Most of us will attend an ISRC (In-School Review Committee) at some point during our career. Usually, it is for students that we have concerns about in a variety of areas including behaviour, academic success, emotional well being etc… In my experience, the ISRC will include an administrator, a Special Education teacher and a variety of other professionals from outside your school. The goal of the ISRC is to review and monitor students’ needs.
Like many other things in teaching, no one really sits you down and explains how to get the best out of your trip to the ISRC. I wish someone had told me how to prepare and what to ask for so that my students could get the best services possible. After one year in a special education role, I have learned many things that I didn’t know before and I can share with you how I now prepare for an ISRC.
Before I go, I answer the following questions:
What is the problem? Is the student struggling academically, is attendance an issue, have they gone through some kind of trauma, is there severe behaviour, are they going through difficult financial times etc. Before you go before the panel have the issue that you are trying to address very clear in your mind. Basically, what is in the way of this student being an academically successful contributing member of the classroom? If it is multiple things, pick one to start.
Have I done my homework? Get out the OSR for this student to see if this student has ever had any kind of supports before. Referrals, signed consent forms and reports of service should all be in the OSR for you to review. A good team at the ISRC table will ask about previous supports for the student.

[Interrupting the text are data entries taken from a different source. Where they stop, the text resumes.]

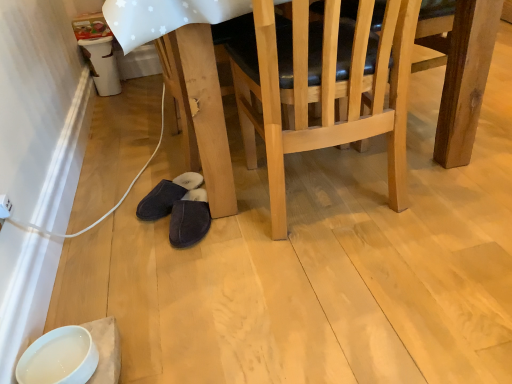
Consider the image. Measure the distance between point (189, 245) and camera.

Point (189, 245) is 4.06 feet away from camera.

How much space does dark suede slippers at lower center, marked as the second footwear in a right-to-left arrangement, occupy vertically?

It is 9.65 centimeters.

This screenshot has height=384, width=512. Describe the element at coordinates (59, 357) in the screenshot. I see `white glossy bowl at lower left` at that location.

Where is `white glossy bowl at lower left`? This screenshot has height=384, width=512. white glossy bowl at lower left is located at coordinates (59, 357).

This screenshot has height=384, width=512. I want to click on dark suede slippers at lower center, the first footwear when ordered from right to left, so click(x=189, y=219).

From a real-world perspective, who is located lower, dark suede slippers at lower center, the first footwear when ordered from left to right, or white glossy bowl at lower left?

From a 3D spatial view, dark suede slippers at lower center, the first footwear when ordered from left to right, is below.

In terms of width, does dark suede slippers at lower center, the first footwear when ordered from left to right, look wider or thinner when compared to white glossy bowl at lower left?

In the image, dark suede slippers at lower center, the first footwear when ordered from left to right, appears to be wider than white glossy bowl at lower left.

Would you say dark suede slippers at lower center, the first footwear when ordered from left to right, contains white glossy bowl at lower left?

No, white glossy bowl at lower left is not surrounded by dark suede slippers at lower center, the first footwear when ordered from left to right.

Between dark suede slippers at lower center, marked as the second footwear in a right-to-left arrangement, and white glossy bowl at lower left, which one appears on the left side from the viewer's perspective?

white glossy bowl at lower left is more to the left.

Are dark suede slippers at lower center, the first footwear when ordered from left to right, and wooden table at lower center located far from each other?

They are positioned close to each other.

From a real-world perspective, which object stands above the other?

wooden table at lower center.

Relative to wooden table at lower center, is dark suede slippers at lower center, the first footwear when ordered from left to right, in front or behind?

Clearly, dark suede slippers at lower center, the first footwear when ordered from left to right, is behind wooden table at lower center.

Is dark suede slippers at lower center, marked as the second footwear in a right-to-left arrangement, bigger than wooden table at lower center?

No, dark suede slippers at lower center, marked as the second footwear in a right-to-left arrangement, is not bigger than wooden table at lower center.

Measure the distance between dark suede slippers at lower center, the first footwear when ordered from right to left, and natural wood chair at center.

A distance of 18.83 inches exists between dark suede slippers at lower center, the first footwear when ordered from right to left, and natural wood chair at center.

Is dark suede slippers at lower center, arranged as the second footwear when viewed from the left, in front of or behind natural wood chair at center in the image?

Visually, dark suede slippers at lower center, arranged as the second footwear when viewed from the left, is located behind natural wood chair at center.

Could you tell me if dark suede slippers at lower center, the first footwear when ordered from right to left, is turned towards natural wood chair at center?

No.

From the image's perspective, which is below, dark suede slippers at lower center, the first footwear when ordered from right to left, or natural wood chair at center?

From the image's view, dark suede slippers at lower center, the first footwear when ordered from right to left, is below.

How different are the orientations of dark suede slippers at lower center, the first footwear when ordered from left to right, and natural wood chair at center in degrees?

142 degrees separate the facing orientations of dark suede slippers at lower center, the first footwear when ordered from left to right, and natural wood chair at center.

Is dark suede slippers at lower center, the first footwear when ordered from left to right, inside the boundaries of natural wood chair at center, or outside?

dark suede slippers at lower center, the first footwear when ordered from left to right, is located beyond the bounds of natural wood chair at center.

Which object is further away from the camera taking this photo, dark suede slippers at lower center, the first footwear when ordered from left to right, or natural wood chair at center?

dark suede slippers at lower center, the first footwear when ordered from left to right, is behind.

Which object is wider, dark suede slippers at lower center, the first footwear when ordered from left to right, or natural wood chair at center?

With larger width is natural wood chair at center.

Is point (210, 99) more distant than point (65, 357)?

Yes, it is.

Which object is closer to the camera taking this photo, wooden table at lower center or white glossy bowl at lower left?

Positioned in front is white glossy bowl at lower left.

From the image's perspective, is wooden table at lower center beneath white glossy bowl at lower left?

No.

Is wooden table at lower center inside the boundaries of white glossy bowl at lower left, or outside?

wooden table at lower center exists outside the volume of white glossy bowl at lower left.

Looking at the image, does white glossy bowl at lower left seem bigger or smaller compared to natural wood chair at center?

Clearly, white glossy bowl at lower left is smaller in size than natural wood chair at center.

Are white glossy bowl at lower left and natural wood chair at center beside each other?

No, white glossy bowl at lower left is not making contact with natural wood chair at center.

Can you tell me how much white glossy bowl at lower left and natural wood chair at center differ in facing direction?

They differ by 88.3 degrees in their facing directions.

Consider the image. Could you tell me if white glossy bowl at lower left is facing natural wood chair at center?

No, white glossy bowl at lower left is not oriented towards natural wood chair at center.

Is natural wood chair at center completely or partially outside of white glossy bowl at lower left?

Yes.

Is natural wood chair at center turned away from white glossy bowl at lower left?

That's not correct — natural wood chair at center is not looking away from white glossy bowl at lower left.

Is point (279, 230) closer to viewer compared to point (45, 339)?

That is False.

The width and height of the screenshot is (512, 384). Identify the location of bowl in front of the dark suede slippers at lower center, marked as the second footwear in a right-to-left arrangement. (59, 357).

Find the location of a particular element. This screenshot has width=512, height=384. table above the dark suede slippers at lower center, marked as the second footwear in a right-to-left arrangement (from a real-world perspective) is located at coordinates (462, 75).

From the image, which object appears to be nearer to wooden table at lower center, dark suede slippers at lower center, marked as the second footwear in a right-to-left arrangement, or white glossy bowl at lower left?

dark suede slippers at lower center, marked as the second footwear in a right-to-left arrangement, is closer to wooden table at lower center.

Estimate the real-world distances between objects in this image. Which object is further from white glossy bowl at lower left, dark suede slippers at lower center, arranged as the second footwear when viewed from the left, or natural wood chair at center?

natural wood chair at center is further to white glossy bowl at lower left.

Based on their spatial positions, is dark suede slippers at lower center, arranged as the second footwear when viewed from the left, or white glossy bowl at lower left closer to natural wood chair at center?

dark suede slippers at lower center, arranged as the second footwear when viewed from the left, lies closer to natural wood chair at center than the other object.

Which object lies further to the anchor point natural wood chair at center, wooden table at lower center or dark suede slippers at lower center, the first footwear when ordered from right to left?

Among the two, dark suede slippers at lower center, the first footwear when ordered from right to left, is located further to natural wood chair at center.

When comparing their distances from white glossy bowl at lower left, does dark suede slippers at lower center, the first footwear when ordered from left to right, or dark suede slippers at lower center, the first footwear when ordered from right to left, seem further?

dark suede slippers at lower center, the first footwear when ordered from left to right, is further to white glossy bowl at lower left.

Based on their spatial positions, is dark suede slippers at lower center, the first footwear when ordered from left to right, or natural wood chair at center closer to white glossy bowl at lower left?

dark suede slippers at lower center, the first footwear when ordered from left to right, lies closer to white glossy bowl at lower left than the other object.

When comparing their distances from dark suede slippers at lower center, the first footwear when ordered from right to left, does wooden table at lower center or dark suede slippers at lower center, the first footwear when ordered from left to right, seem further?

wooden table at lower center lies further to dark suede slippers at lower center, the first footwear when ordered from right to left, than the other object.

Looking at this image, estimate the real-world distances between objects in this image. Which object is further from white glossy bowl at lower left, natural wood chair at center or dark suede slippers at lower center, the first footwear when ordered from right to left?

Based on the image, natural wood chair at center appears to be further to white glossy bowl at lower left.

Identify the location of footwear between white glossy bowl at lower left and dark suede slippers at lower center, the first footwear when ordered from left to right, along the z-axis. (189, 219).

Locate an element on the screen. chair between wooden table at lower center and dark suede slippers at lower center, marked as the second footwear in a right-to-left arrangement, from top to bottom is located at coordinates (324, 87).

At what (x,y) coordinates should I click in order to perform the action: click on footwear between wooden table at lower center and dark suede slippers at lower center, the first footwear when ordered from right to left, in the vertical direction. Please return your answer as a coordinate pair (x, y). Image resolution: width=512 pixels, height=384 pixels. Looking at the image, I should click on (166, 196).

Identify the location of chair between wooden table at lower center and white glossy bowl at lower left in the up-down direction. The height and width of the screenshot is (384, 512). (324, 87).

Do I have evidence to support my student’s need? Evidence will help you answer any questions that the panel may have for you. Evidence may include attendance records, assignments, report cards or behaviour tracking sheets. Basically, anything to demonstrate your student’s need.

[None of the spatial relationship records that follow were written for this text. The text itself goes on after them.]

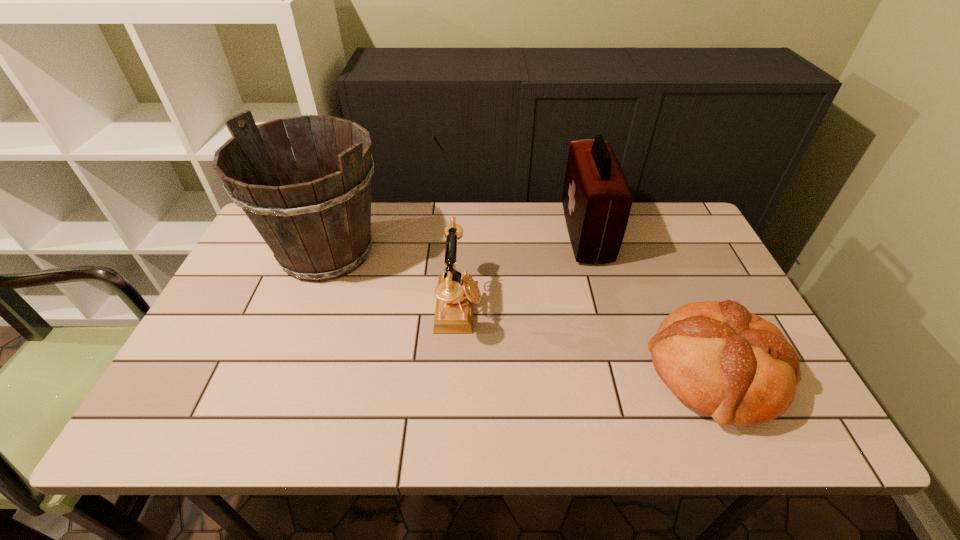
The image size is (960, 540). In the image, there is a desktop. What are the coordinates of `free space at the near edge` in the screenshot? It's located at (675, 421).

At what (x,y) coordinates should I click in order to perform the action: click on vacant position at the left edge of the desktop. Please return your answer as a coordinate pair (x, y). The width and height of the screenshot is (960, 540). Looking at the image, I should click on (209, 382).

What are the coordinates of `vacant region at the right edge` in the screenshot? It's located at (721, 278).

I want to click on vacant space at the near left corner of the desktop, so click(x=217, y=419).

Find the location of a particular element. The image size is (960, 540). vacant point located between the bread and the telephone is located at coordinates (587, 340).

Identify the location of vacant area that lies between the third object from right to left and the shortest object. (587, 340).

Where is `free point between the bread and the first aid kit`? free point between the bread and the first aid kit is located at coordinates (650, 303).

Locate an element on the screen. vacant area that lies between the third shortest object and the shortest object is located at coordinates (650, 303).

At what (x,y) coordinates should I click in order to perform the action: click on vacant space that is in between the first aid kit and the second object from left to right. Please return your answer as a coordinate pair (x, y). The width and height of the screenshot is (960, 540). Looking at the image, I should click on (522, 271).

Identify the location of unoccupied position between the third object from right to left and the bread. Image resolution: width=960 pixels, height=540 pixels. point(587,340).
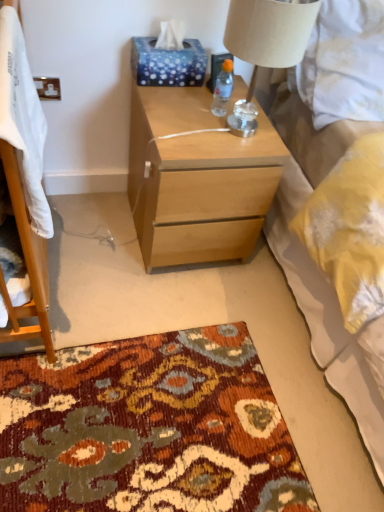
Locate an element on the screen. vacant area that is in front of transparent plastic bottle at upper center is located at coordinates (208, 133).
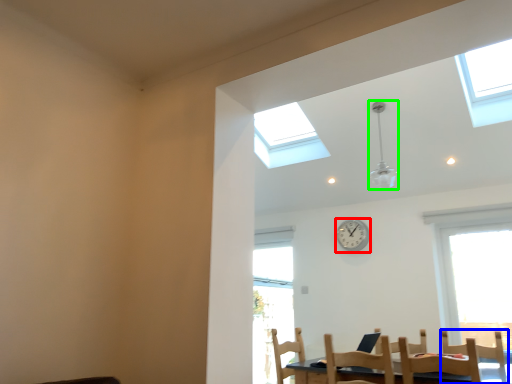
Question: Which is farther away from clock (highlighted by a red box)? chair (highlighted by a blue box) or light fixture (highlighted by a green box)?

Choices:
 (A) chair
 (B) light fixture

Answer: (A)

Have I called the parents to communicate my concerns? Before you step foot in ISRC you should communicate your concerns with parents and explain that you will be going to discuss their child at an In School meeting.
What services does the student need? Before I started my current job, I literally had no idea what supports were even available to ask for. This is the mistake that I made many times early in my career. I went to ISRC not to ask for services but to highlight a student I was worried about. No one told me that going to talk about a student I was worried about was sometimes not a useful exercise. I wish I could go back in time and request social work for my student who was always absent and Speech for my student who was struggling with his articulation.

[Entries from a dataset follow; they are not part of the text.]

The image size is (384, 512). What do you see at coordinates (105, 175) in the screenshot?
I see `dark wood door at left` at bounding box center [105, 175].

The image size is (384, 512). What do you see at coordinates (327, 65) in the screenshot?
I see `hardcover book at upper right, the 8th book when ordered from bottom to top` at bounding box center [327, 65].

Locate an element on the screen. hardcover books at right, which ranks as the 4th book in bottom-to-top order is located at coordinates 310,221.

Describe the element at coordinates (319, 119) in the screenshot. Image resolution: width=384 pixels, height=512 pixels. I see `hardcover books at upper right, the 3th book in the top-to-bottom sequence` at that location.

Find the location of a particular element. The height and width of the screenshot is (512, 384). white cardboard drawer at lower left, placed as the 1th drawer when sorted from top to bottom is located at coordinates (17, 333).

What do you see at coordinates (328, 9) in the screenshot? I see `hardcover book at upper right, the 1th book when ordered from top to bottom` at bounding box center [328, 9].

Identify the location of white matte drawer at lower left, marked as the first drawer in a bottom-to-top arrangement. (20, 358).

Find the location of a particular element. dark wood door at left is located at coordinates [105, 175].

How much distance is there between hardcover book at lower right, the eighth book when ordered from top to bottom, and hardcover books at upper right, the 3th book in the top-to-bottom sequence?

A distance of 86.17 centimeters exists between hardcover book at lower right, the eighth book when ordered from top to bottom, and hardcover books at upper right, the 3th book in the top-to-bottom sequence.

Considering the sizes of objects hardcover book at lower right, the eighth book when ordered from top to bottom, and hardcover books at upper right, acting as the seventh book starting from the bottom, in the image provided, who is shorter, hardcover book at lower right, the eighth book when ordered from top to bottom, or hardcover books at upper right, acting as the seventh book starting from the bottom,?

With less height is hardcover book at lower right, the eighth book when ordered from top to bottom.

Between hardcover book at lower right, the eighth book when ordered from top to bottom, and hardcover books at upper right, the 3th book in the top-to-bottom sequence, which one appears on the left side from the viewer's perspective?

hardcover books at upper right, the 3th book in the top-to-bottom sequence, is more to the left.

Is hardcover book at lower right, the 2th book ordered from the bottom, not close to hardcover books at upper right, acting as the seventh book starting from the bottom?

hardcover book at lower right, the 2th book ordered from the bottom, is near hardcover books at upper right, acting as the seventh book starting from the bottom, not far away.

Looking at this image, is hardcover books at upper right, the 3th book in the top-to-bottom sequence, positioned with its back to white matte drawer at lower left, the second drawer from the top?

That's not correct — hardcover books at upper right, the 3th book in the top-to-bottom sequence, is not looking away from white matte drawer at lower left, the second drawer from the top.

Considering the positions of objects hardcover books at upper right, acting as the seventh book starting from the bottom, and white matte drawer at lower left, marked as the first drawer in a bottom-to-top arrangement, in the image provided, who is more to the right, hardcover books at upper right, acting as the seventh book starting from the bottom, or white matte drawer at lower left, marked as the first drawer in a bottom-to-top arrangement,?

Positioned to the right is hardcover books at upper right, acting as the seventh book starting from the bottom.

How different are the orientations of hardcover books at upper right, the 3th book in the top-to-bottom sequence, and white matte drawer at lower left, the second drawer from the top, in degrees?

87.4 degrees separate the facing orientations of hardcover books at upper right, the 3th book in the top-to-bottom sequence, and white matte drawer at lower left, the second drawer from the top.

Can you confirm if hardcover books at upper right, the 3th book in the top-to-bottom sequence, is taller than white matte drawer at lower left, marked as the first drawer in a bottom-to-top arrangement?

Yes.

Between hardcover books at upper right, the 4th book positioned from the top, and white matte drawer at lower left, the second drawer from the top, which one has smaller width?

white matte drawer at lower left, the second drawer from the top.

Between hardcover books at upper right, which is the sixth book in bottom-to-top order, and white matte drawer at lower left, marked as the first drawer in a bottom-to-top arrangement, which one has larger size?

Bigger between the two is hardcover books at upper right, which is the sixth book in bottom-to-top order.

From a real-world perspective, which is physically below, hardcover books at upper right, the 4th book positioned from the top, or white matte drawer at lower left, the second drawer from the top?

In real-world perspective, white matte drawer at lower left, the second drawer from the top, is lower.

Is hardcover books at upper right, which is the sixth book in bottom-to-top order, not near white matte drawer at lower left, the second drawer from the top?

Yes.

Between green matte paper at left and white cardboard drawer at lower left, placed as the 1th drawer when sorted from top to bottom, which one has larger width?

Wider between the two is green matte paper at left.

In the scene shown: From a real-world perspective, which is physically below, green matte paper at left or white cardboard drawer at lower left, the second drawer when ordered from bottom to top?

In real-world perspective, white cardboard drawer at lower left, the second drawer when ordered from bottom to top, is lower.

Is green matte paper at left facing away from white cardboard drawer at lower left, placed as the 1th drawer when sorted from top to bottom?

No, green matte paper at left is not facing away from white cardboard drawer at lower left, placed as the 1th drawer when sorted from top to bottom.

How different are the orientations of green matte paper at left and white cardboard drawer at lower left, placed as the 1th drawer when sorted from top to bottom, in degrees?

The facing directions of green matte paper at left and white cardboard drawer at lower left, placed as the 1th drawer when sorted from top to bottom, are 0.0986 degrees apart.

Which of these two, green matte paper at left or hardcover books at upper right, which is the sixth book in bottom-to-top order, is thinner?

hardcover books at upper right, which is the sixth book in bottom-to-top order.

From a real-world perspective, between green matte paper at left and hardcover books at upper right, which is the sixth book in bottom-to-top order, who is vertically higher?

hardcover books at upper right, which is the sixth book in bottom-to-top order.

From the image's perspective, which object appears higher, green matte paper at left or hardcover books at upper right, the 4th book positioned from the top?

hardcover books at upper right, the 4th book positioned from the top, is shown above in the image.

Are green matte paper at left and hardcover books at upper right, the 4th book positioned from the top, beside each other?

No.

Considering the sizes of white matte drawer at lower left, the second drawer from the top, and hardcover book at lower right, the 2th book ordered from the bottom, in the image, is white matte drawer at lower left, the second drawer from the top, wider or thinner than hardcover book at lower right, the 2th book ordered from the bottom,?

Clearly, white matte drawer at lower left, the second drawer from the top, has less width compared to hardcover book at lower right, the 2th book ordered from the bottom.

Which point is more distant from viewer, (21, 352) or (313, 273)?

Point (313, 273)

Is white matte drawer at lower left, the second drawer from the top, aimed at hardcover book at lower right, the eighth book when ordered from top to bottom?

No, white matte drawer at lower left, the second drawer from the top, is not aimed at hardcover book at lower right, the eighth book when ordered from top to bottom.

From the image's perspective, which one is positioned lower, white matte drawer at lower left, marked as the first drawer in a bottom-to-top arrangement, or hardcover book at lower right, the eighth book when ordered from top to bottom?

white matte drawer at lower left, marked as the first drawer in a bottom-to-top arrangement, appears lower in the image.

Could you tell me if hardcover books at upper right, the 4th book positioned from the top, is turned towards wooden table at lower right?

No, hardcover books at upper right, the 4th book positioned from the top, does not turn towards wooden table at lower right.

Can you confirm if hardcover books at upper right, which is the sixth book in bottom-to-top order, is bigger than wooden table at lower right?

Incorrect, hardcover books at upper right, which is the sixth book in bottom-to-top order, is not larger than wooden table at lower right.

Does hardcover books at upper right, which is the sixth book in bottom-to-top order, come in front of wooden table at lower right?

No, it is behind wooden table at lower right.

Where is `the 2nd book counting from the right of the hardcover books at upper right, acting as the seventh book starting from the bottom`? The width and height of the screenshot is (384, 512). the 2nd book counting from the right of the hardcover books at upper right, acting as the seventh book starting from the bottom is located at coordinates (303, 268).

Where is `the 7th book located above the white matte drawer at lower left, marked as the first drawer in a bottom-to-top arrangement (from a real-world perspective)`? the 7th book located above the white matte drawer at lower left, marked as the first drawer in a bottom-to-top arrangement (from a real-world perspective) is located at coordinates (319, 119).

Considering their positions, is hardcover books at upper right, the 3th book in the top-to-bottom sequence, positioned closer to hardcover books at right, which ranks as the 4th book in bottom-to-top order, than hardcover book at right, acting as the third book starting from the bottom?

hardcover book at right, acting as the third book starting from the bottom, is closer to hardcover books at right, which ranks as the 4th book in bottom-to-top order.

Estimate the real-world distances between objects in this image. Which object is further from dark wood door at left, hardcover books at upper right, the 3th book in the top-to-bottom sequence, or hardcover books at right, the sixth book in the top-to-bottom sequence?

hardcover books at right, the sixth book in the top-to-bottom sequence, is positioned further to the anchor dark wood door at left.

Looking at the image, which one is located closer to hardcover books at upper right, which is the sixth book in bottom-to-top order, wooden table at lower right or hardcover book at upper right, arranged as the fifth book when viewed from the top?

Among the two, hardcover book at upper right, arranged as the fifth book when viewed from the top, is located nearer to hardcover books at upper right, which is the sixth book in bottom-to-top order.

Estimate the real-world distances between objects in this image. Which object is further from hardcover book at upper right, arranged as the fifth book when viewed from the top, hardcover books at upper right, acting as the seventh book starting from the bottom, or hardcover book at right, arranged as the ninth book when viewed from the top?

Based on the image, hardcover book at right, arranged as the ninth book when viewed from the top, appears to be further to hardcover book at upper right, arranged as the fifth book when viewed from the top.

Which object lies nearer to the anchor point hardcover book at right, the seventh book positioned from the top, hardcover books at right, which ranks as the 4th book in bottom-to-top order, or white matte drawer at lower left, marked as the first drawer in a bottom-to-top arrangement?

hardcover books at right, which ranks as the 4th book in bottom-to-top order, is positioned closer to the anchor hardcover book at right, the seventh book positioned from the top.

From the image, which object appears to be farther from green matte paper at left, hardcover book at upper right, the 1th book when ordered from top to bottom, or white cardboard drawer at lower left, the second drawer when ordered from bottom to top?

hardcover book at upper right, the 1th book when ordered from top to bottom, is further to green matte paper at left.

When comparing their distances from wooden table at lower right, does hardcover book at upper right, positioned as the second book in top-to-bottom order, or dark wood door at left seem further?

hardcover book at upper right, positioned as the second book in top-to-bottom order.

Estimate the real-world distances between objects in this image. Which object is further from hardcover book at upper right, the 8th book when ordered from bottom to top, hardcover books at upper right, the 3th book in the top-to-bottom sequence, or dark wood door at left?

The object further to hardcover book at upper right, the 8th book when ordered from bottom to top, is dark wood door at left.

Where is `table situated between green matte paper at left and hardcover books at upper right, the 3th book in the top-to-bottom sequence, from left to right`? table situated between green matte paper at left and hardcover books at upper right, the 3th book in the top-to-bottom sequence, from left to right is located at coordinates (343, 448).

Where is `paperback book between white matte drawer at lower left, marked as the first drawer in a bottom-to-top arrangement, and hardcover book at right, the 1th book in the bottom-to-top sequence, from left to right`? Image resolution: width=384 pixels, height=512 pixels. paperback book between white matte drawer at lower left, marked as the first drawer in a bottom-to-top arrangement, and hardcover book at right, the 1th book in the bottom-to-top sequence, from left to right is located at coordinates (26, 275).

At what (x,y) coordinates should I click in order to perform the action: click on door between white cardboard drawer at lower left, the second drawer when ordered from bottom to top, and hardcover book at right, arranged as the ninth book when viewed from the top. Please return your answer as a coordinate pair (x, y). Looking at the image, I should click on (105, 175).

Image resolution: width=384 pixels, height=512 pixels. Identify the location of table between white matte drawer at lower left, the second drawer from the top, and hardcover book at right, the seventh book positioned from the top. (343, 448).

Nobody told me that you could ask for:
- Speech and Language Therapy. Can address concerns about articulation, assistive technology, programming and communication needs.
- Occupational Therapy. Can address concerns about fine motor, gross motor, sensory needs and daily life tasks such as toileting, putting on clothing, holding a pencil and tying shoes.
- Physical Therapy. Can address concerns about physical mobility and safety around the school and in the classroom.
- Social Work. Can address concerns about family trauma, attendance and mental health. They can also provide support in making connections with community support.
- Phycologist. Can perform Physcoeducational assessments and support on the writing of a safety plan
- Behaviour Team. Can observe, plan and consult on behaviour at school and at home and help with behaviour that is interfering with academic success.
Obviously, there is usually a long, long wait list for many of the services and the services are often given to students that are most in need first. However, if you never ask, the student will never receive the help you are looking for.
One final thought
If the student is struggling academically, you can go to ISRC to get input on teaching strategies from the panel. However, please keep in mind that out of all of the people in the room you are the only one that has taught the student. It can be very frustrating listening to a group of people suggest strategies that you know will not work because of your experience with the student. It makes more sense to invite a colleague or a teacher in the school with special education experience to come in to your class and to co-teach a lesson and discuss strategies. After you have tried a few strategies and have some data to demonstrate the effectiveness of those strategies a trip to ISRC could be the next step and the experts in the room will be able to provide more effective feedback.
Thanks for all that you do every day to support your amazing students at your school!